Personal information
- Date of birth: 18 April 1957
- Place of birth: Kraków, Poland
- Date of death: 30 November 2023 (aged 66)
- Place of death: Kraków, Poland
- Height: 1.86 m (6 ft 1 in)
- Position(s): Sweeper

Youth career
- Clepardia Kraków

Senior career*
- Years: Team / Apps / (Gls)
- 1972–1976: Clepardia Kraków
- 1977–1979: Garbarnia Kraków
- 1979–1985: Cracovia / 165 / (15)
- 1985–1988: Hutnik Kraków
- 1988–1989: Cracovia / 25 / (2)
- 1989–1996: Clepardia Kraków

= Wiesław Dybczak =

Polish footballer (1957–2023)

Wiesław Dybczak (18 April 1957 – 30 November 2023) was a Polish professional footballer.

He was best known for his time at Cracovia, playing in 58 top flight matches in the 1982–83 and 1983–84 seasons. He also played for them in the second and third divisions where he amassed many more caps for them.

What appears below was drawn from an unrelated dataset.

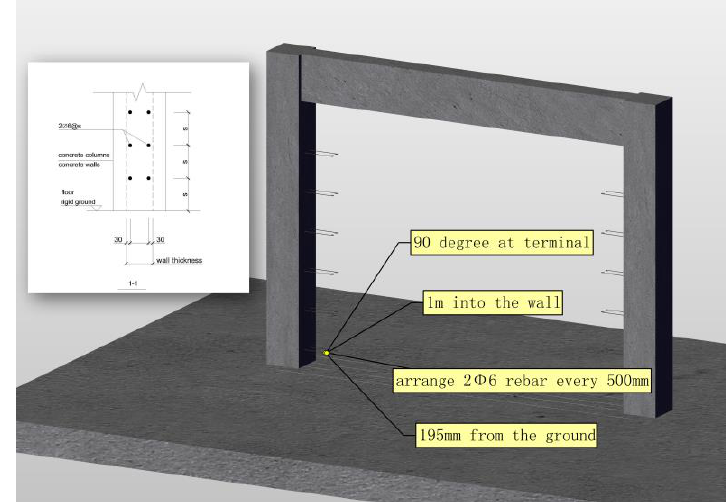
Figure 8. Process mapping of key views for planting a reinforcing bar in the wall.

He spent his entire career in his hometown city, having played for Hutnik, Garbarnia, and the club he supported and watched, Clepardia Kraków.

Left-footed Dybczak was considered a great talent and struck a strong defensive partnership with fellow sweeper Andrzej Turecki at Cracovia.

Despite his fame, after retiring from playing he struggled with alcoholism and had difficulty finding regular work.

He died aged 66 on 30 November 2023 after a long illness and his funeral was held on 8 December 2023 at Rakowiczan cemetery in Kraków.